Poststreptococcal acute kidney glomerulonephritis (PSAGN) has been seen in adults in recent years, especially in patients with type 2 diabetes mellitus, and the renal prognosis has not always been good. There have been cases of PSAGN in which complete remission was not achieved and hematuria and proteinuria persisted, leading to end-stage renal disease. Previous reports showed that the patients subjected to PSAGN have an underlying defect in regulating the alternative pathway of complement, and they identified that antibodies to the C3 convertase, C3 nephritic factors (C3NeF), are involved. C3NeF stabilizes C3 convertase, sustains C3 activation, and causes C3 glomerulonephritis (C3GN). On the other hand, factor H is a glycoprotein that suppresses the overactivation of the alternative pathway by decaying the C3 convertase. Anti-factor H (aFH) antibodies interfere with factor H and cause the same activation of the alternative pathway as C3NeF. However, a limited number of reports describe the clinical course of C3GN with aFH antibodies. We encountered a 49-year-old Japanese man with type 2 diabetes mellitus. He was referred to our hospital because of his elevated serum creatinine, proteinuria, hematuria, and developed edema on both legs.

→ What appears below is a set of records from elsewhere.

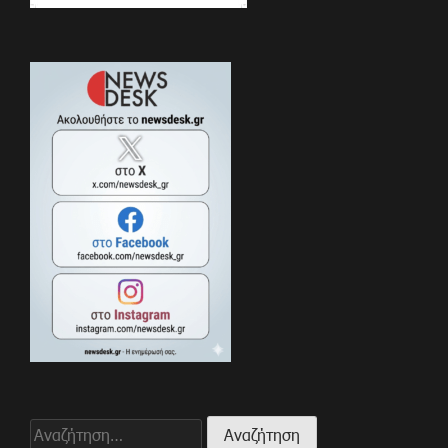
Αναζήτηση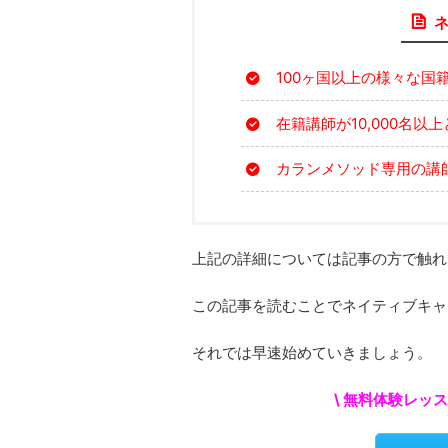
100ヶ国以上の様々な国
在籍講師が10,000名以
カランメソッド専用の講
上記の詳細については記事の方で触れ
この記事を読むことでネイティブキャ
それでは早速始めていきましょう。
\ 無料体験レッ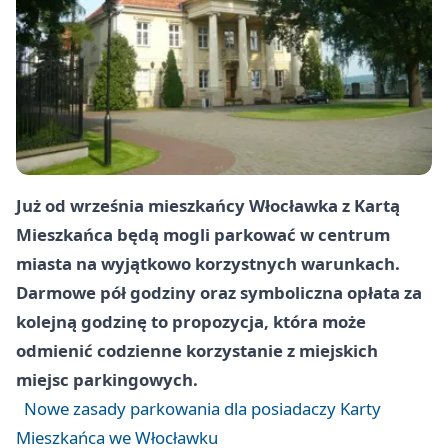
Już od września mieszkańcy Włocławka z Kartą
Mieszkańca będą mogli parkować w centrum
miasta na wyjątkowo korzystnych warunkach.
Darmowe pół godziny oraz symboliczna opłata za
kolejną godzinę to propozycja, która może
odmienić codzienne korzystanie z miejskich
miejsc parkingowych.
Nowe zasady parkowania dla posiadaczy Karty
Mieszkańca we Włocławku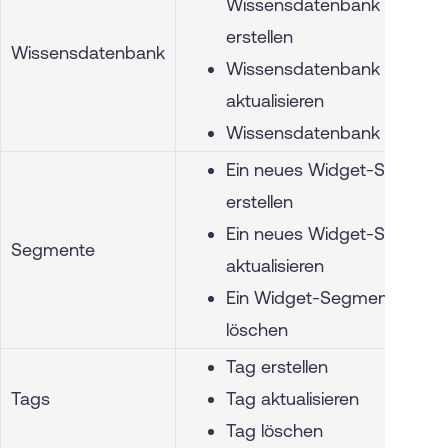
Wissensdatenbank
erstellen
Wissensdatenbank
Wissensdatenbank
aktualisieren
Wissensdatenbank löschen
Ein neues Widget-Segment
erstellen
Ein neues Widget-Segment
Segmente
aktualisieren
Ein Widget-Segment
löschen
Tag erstellen
Tags
Tag aktualisieren
Tag löschen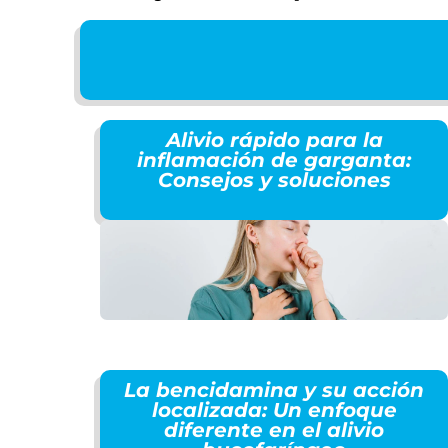
Alivio rápido para la
inflamación de garganta:
Consejos y soluciones
La bencidamina y su acción
localizada: Un enfoque
diferente en el alivio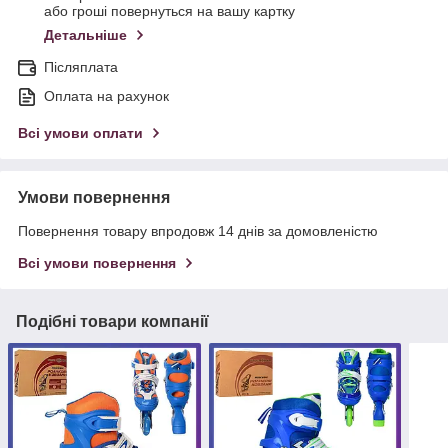
або гроші повернуться на вашу картку
Детальніше
Післяплата
Оплата на рахунок
Всі умови оплати
Умови повернення
Повернення товару впродовж 14 днів за домовленістю
Всі умови повернення
Подібні товари компанії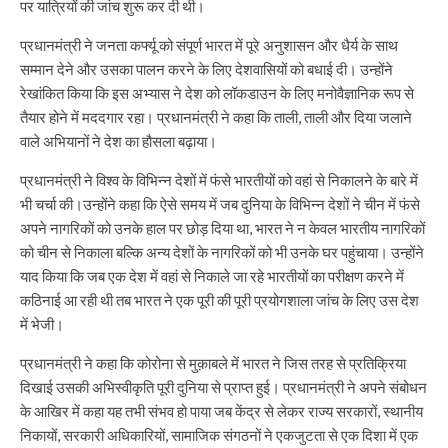
पर यात्रियों की जांच शुरू कर दी थी।
प्रधानमंत्री ने जनता कर्फ्यू को संपूर्ण भारत में पूरे अनुशासन और धैर्य के साथ
सम्मान देने और उसका पालन करने के लिए देशवासियों को बधाई दी। उन्होंने
रेखांकित किया कि इस अभ्यास ने देश को लॉकडाउन के लिए मनोवैज्ञानिक रूप से
तैयार होने में मददगार रहा। प्रधानमंत्री ने कहा कि ताली, ताली और दिया जलाने
वाले अभियानों ने देश का हौसला बढ़ाया।
प्रधानमंत्री ने विश्व के विभिन्न देशों में फंसे भारतीयों को वहां से निकालने के बारे में
भी चर्चा की।उन्होंने कहा कि ऐसे समय में जब दुनिया के विभिन्न देशों ने चीन में फंसे
अपने नागरिकों को उनके हाल पर छोड़ दिया था, भारत ने न केवल भारतीय नागरिकों
को चीन से निकाला बल्कि अन्य देशों के नागरिकों को भी उनके घर पहुंचाया। उन्होंने
याद किया कि जब एक देश में वहां से निकाले जा रहे भारतीयों का परीक्षण करने में
कठिनाई आ रही थी तब भारत ने एक पूरी की पूरी प्रयोगशाला जांच के लिए उस देश
में भेजी।
प्रधानमंत्री ने कहा कि कोरोना से मुक़ाबले में भारत ने जिस तरह से प्रतिक्रिया
दिखाई उसकी अभिस्वीकृति पूरी दुनिया से प्राप्त हुई। प्रधानमंत्री ने अपने संबोधन
के आखिर में कहा यह तभी संभव हो पाया जब केंद्र से लेकर राज्य सरकारों, स्थानीय
निकायों, सरकारी अधिकारियों, सामाजिक संगठनों ने एकजुटता से एक दिशा में एक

He was diagnosed as PSAGN at the first kidney biopsy, and his renal function improved and edema and hematuria disappeared, but proteinuria persisted after 5 months. He was diagnosed as C3GN at the second kidney biopsy. In our case, no C3NeF was detected. However, a high titer of aFH antibodies was detected in stored serum from the initial presentation, providing a unified diagnosis of aFH antibody-positive C3GN secondary to PSAGN. He progressed to end-stage renal disease (ESRD) and hemodialysis was started. The persistence of high levels of aFH autoantibodies may have caused C3GN secondary to PSAGN due to activating the alternative complement pathway, which eventually worsened the nephropathy and led to ESRD.

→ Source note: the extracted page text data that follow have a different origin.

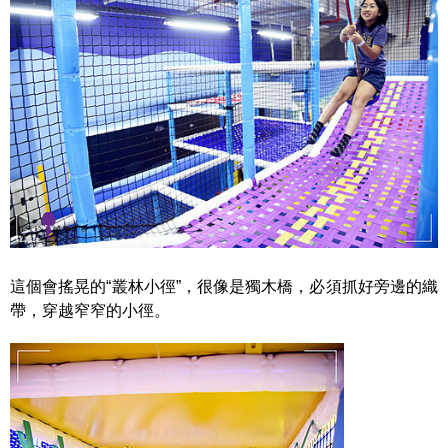
這個會搖晃的“叢林小徑”，很像是獨木橋，必須抓好旁邊的織
帶，穿越窄窄的小徑。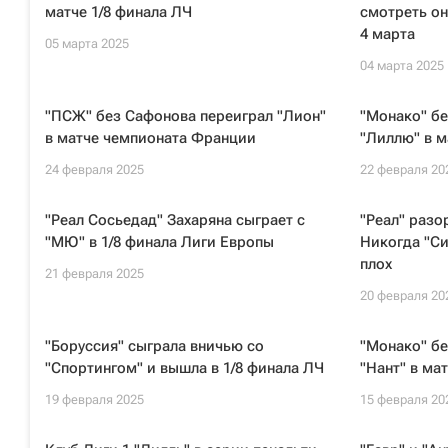
матче 1/8 финала ЛЧ
смотреть он
4 марта
05 марта 2025
04 марта 2025
"ПСЖ" без Сафонова переиграл "Лион"
"Монако" бе
в матче чемпионата Франции
"Лиллю" в 
24 февраля 2025
22 февраля 20
"Реал Сосьедад" Захаряна сыграет с
"Реал" разо
"МЮ" в 1/8 финала Лиги Европы
Никогда "Си
плох
21 февраля 2025
20 февраля 20
"Боруссия" сыграла вничью со
"Монако" бе
"Спортингом" и вышла в 1/8 финала ЛЧ
"Нант" в ма
19 февраля 2025
15 февраля 20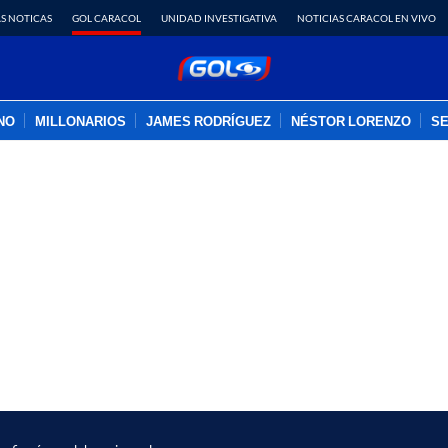
S NOTICAS
GOL CARACOL
UNIDAD INVESTIGATIVA
NOTICIAS CARACOL EN VIVO
INO
MILLONARIOS
JAMES RODRÍGUEZ
NÉSTOR LORENZO
SE
PUBLICIDAD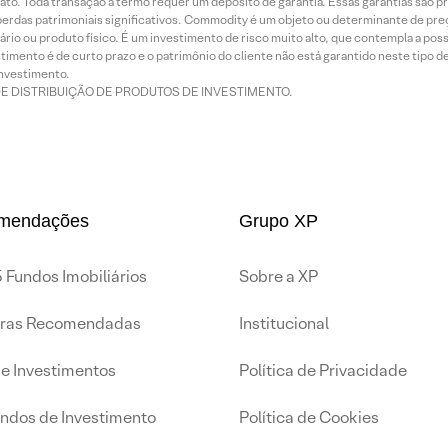
ato. Toda transação a termo requer um depósito de garantia. Essas garantias são 
rdas patrimoniais significativos. Commodity é um objeto ou determinante de preç
rio ou produto físico. É um investimento de risco muito alto, que contempla a possi
imento é de curto prazo e o patrimônio do cliente não está garantido neste tipo 
nvestimento.
DE DISTRIBUIÇÃO DE PRODUTOS DE INVESTIMENTO.
mendações
Grupo XP
 Fundos Imobiliários
Sobre a XP
iras Recomendadas
Institucional
de Investimentos
Política de Privacidade
undos de Investimento
Política de Cookies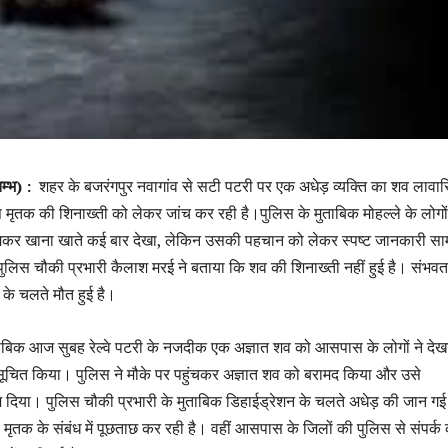
तम्भ) :
शहर के बजरंगपुर नवागांव से सटी पटरी पर एक अधेड़ व्यक्ति का शव लावा
 मृतक की शिनाख्ती को लेकर जांच कर रही है।पुलिस के मुताबिक मोहल्ले के लोगों
मकर खाना खाते कई बार देखा, लेकिन उसकी पहचान को लेकर स्पष्ट जानकारी सा
ुलिस चौकी प्रभारी कैलाश मरई ने बताया कि शव की शिनाख्ती नहीं हुई है। संभवत
के चलते मौत हुई है।
ाबिक आज सुबह रेल्वे पटरी के नजदीक एक अज्ञात शव को आसपास के लोगों ने दे
ूचित किया। पुलिस ने मौके पर पहुंचकर अज्ञात शव को बरामद किया और उसे
ेज दिया। पुलिस चौकी प्रभारी के मुताबिक डिहाईड्रेशन के चलते अधेड़ की जान गई
से मृतक के संबंध में पूछताछ कर रही है। वहीं आसपास के जिलों की पुलिस से संपर्क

近年来,成年人中出现了链球菌后急性肾小球肾炎(PSAGN),尤其是在 2 型糖尿病患者中,其肾脏预后并不总是良好。有一些 PSAGN 病例未完全缓解,血尿和蛋白尿持续存在,导致终末期肾病。以前的报告表明,患有 PSAGN 的患者在调节补体替代途径方面存在潜在缺陷,他们发现与 C3 转化酶、C3 肾炎因子(C3NeF)有关的抗体。C3NeF 稳定 C3 转化酶,维持 C3 激活,并导致 C3 肾小球肾炎(C3GN)。另一方面,因子 H 是一种糖蛋白,通过降解 C3 转化酶来抑制替代途径的过度激活。抗因子 H(aFH)抗体干扰因子 H 并引起与 C3NeF 相同的替代途径激活。然而,只有少数报告描述了具有 aFH 抗体的 C3GN 的临床病程。我们遇到了一位 49 岁的日本男性,患有 2 型糖尿病。他因血清肌酐升高、蛋白尿、血尿和双下肢水肿而被转至我院。首次肾活检诊断为 PSAGN,肾功能改善,水肿和血尿消失,但 5 个月后蛋白尿持续存在。第二次肾活检诊断为 C3GN。在我们的病例中,未检测到 C3NeF。然而,在初次就诊时储存的血清中检测到高滴度的 aFH 抗体,提供了一个统一的诊断,即继发于 PSAGN 的 aFH 抗体阳性 C3GN。他进展为终末期肾病(ESRD),开始血液透析。高水平的 aFH 自身抗体的持续存在可能导致 PSAGN 继发的 C3GN,因为它激活了替代补体途径,最终使肾病恶化并导致 ESRD。